Kiba ne comprenait pas un mot de ce qu'ils disaient, et même s'il avait voulu se joindre à eux, il ne le pouvait pas.

« Ne vous inquiétez pas, mademoiselle Yoko, vous aurez ce que vous méritez. Nous ne vous traiterons jamais injustement. »

Masuoka a conclu de cette manière.

À ce moment-là, Amamiya, qui était resté silencieux tout ce temps, ne put finalement plus se retenir et cria.

« Monsieur Masuoka, il est inutile de tenir de tels propos dans une situation pareille ! Kanako est toujours là, elle est toujours en vie ! Vous ne comprenez donc pas ce que ressent Yoko ? »

« Si nous n'en parlons pas maintenant, quand le ferons-nous ? Nous devons gagner du temps, c'est pourquoi nous en discutons jour et nuit, n'est-ce pas ? Personne n'aime travailler en pleine nuit. C'est parce que vous insistez que les choses se sont compliquées. Nous avons négocié avec vous depuis le début avec de bonnes intentions. En bref, si Kanako meurt avant, cette question est close. Nous agissons donc maintenant pour votre bien. »

« Mais… ça. »

Il semblerait qu'Amamiya, tout comme Kiba, ne soit pas doué pour gérer ce genre de personne.

Non seulement elle ne pouvait pas réfuter, mais elle ne pouvait même pas donner une réponse correcte, et Amamiya était tellement frustrée qu'elle ne savait plus quoi faire.

Kiba n'en pouvait plus et a pris la parole pour apporter son soutien.

« Je ne sais pas quel est le sujet de votre dispute, mais aussi urgente que soit la situation, l'opération sera terminée dans quelques heures. Si elle réussit, Kanako sera encore en vie. Je ne suis pas médecin, mais j'ai vu la victime de mes propres yeux, et j'ai eu l'impression, à ce moment-là, qu'il y avait encore de l'espoir. De toute façon, elle sera transférée dans un autre hôpital après l'opération. On verra bien ce qui se passera ensuite.

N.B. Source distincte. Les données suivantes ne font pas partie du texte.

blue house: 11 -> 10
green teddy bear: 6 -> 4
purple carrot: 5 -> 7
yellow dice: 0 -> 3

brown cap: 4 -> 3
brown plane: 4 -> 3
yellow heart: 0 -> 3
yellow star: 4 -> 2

C'est la nature humaine, n'est-ce pas ? »

Masuoka était insatisfait, mais ne montra aucune peur.

« Vous avez évoqué un transfert dans un autre hôpital – qui sait quel traitement elle reçoit actuellement ? Y a-t-il encore une chance ? »

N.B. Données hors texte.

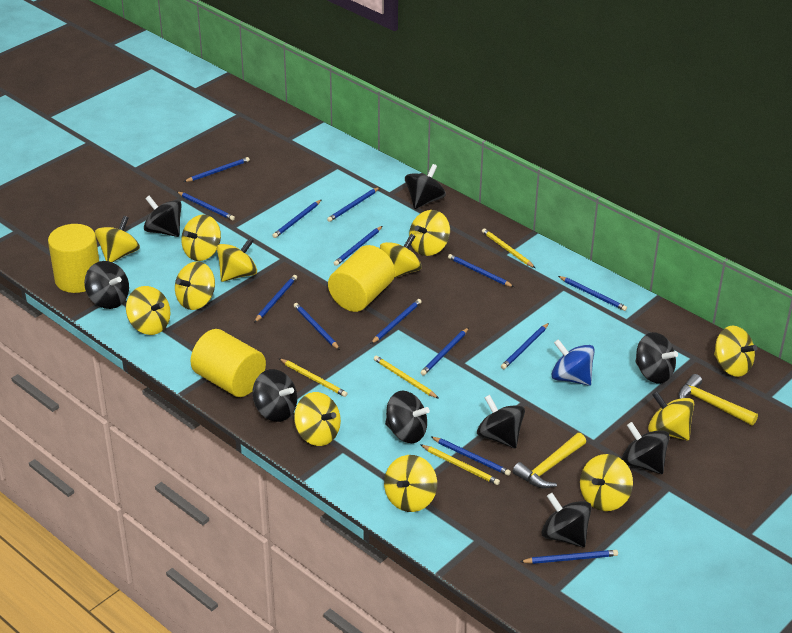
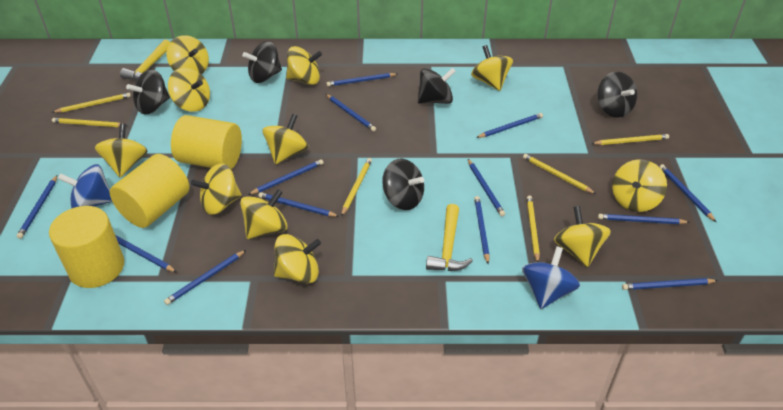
black spinning top: 9 -> 5
blue pencil: 14 -> 13
blue spinning top: 1 -> 2
yellow pencil: 4 -> 6
yellow spinning top: 12 -> 11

Quel type absolument détestable ! Kiba avait envie de le frapper.

"juste--"

» dit Yangzi.

« Je viens de dire à l'infirmière que le lieu de transfert a été décidé. »

Masuoka regarda Yoko, les yeux écarquillés.

«—C’est un chirurgien renommé avec lequel j’entretiens de bonnes relations.»

Amamiya, Raiko, Fukumoto et Kiba regardèrent tous Yoko.

Sous le regard de toute l'assistance, la belle retraitée se tient droite et distante sous la lumière un peu banale du panneau devant la salle d'opération — un substitut aux projecteurs.

Kiba pensa : « Ah, quelle nuit morne ! Qu'est-ce que j'ai fait ? »

Quand cette farce, si dénuée de réalisme, prendra-t-elle fin ?

«Je ne laisserai jamais Kanako mourir.»

Minami Kinuko et Yuzuki Yoko l'ont résolument dit.

(La première moitié est omise)

Pour une raison que j'ignore, je suis devenue très envieuse des hommes.

La gare de ma ville natale est désolée et déserte. Le bâtiment en bois penche d'un côté, ses piliers courbés en parallélogrammes.

Par où l'homme est-il descendu du bus ?

Où exactement l'homme est-il monté dans le bus

? Et combien de temps ont-ils voyagé ensemble

? Je ne me souviens de rien. Je veux vraiment cette valise.

Les obsèques de ma grand-mère ont été très simples.

Dans cette région, les funérailles consistent généralement en un enterrement. Le corps de ma grand-mère a été plié en deux et placé dans le cercueil.

C'est déchirant à voir. L'espace entre le cercueil et le corps est choquant. Il aurait fallu le tasser davantage. C'est ce que nous pensons, mais personne ne veut s'en occuper.

Cela ne voudrait-il pas dire que des choses gênantes ramperaient entre le fond du cercueil et les fesses, ou entre les cuisses et les mollets fins ?

Pourquoi ne pas combler cet écart troublant entre le visage et la poitrine ?

C'est inquiétant de ne pas le remplir davantage. Il faut qu'il soit complètement plein. On pourrait le remplir de fleurs ou d'un chapelet.

Pourquoi laisser autant d'espace avant de mettre le couvercle ?

J'ai failli crier.

Tout d'abord, choisir une forme ronde pour un cercueil était inapproprié.

Il faut lui donner la forme d'une boîte. Ensuite, remplissez-la soigneusement. Veillez à ce qu'il n'y ait plus d'espace aux coins pour empêcher l'air de s'infiltrer. Ce n'est qu'à ce moment-là que vous serez tranquille.